Task item: Leave the images aside and output every entry exactly.

Data provided Block Start

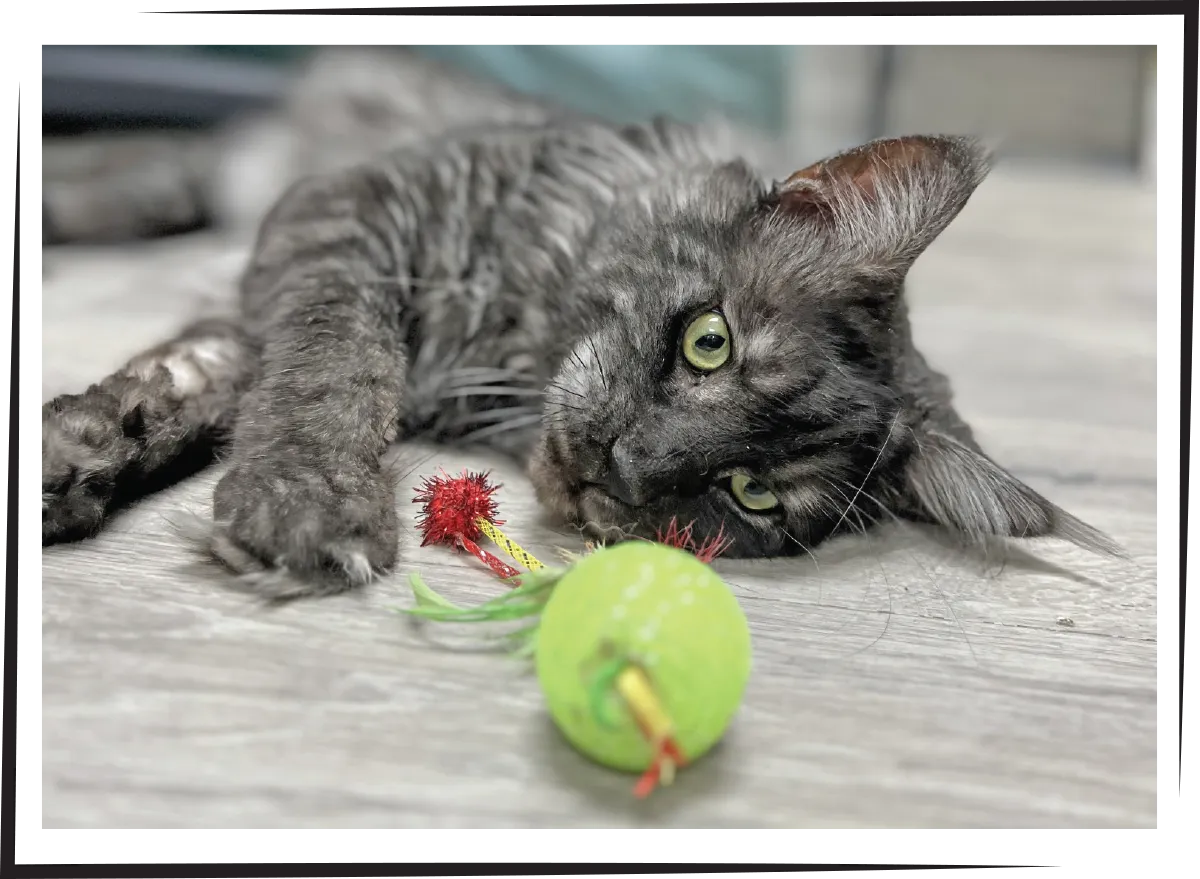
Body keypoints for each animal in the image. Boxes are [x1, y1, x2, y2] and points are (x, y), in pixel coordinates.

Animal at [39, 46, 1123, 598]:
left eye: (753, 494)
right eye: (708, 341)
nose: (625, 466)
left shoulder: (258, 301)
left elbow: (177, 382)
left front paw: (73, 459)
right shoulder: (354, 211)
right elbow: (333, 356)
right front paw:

Data provided Block End

Solved problem:
Body keypoints for each animal in the image. Boxes are [x1, y1, x2, y2] and points are (x, y), in pixel coordinates.

Animal at [39, 46, 1123, 598]:
left eye: (753, 494)
right eye: (708, 341)
nose: (625, 466)
left shoulder: (258, 301)
left elbow: (177, 382)
left front paw: (73, 459)
right shoulder: (354, 211)
right elbow: (333, 356)
right front paw:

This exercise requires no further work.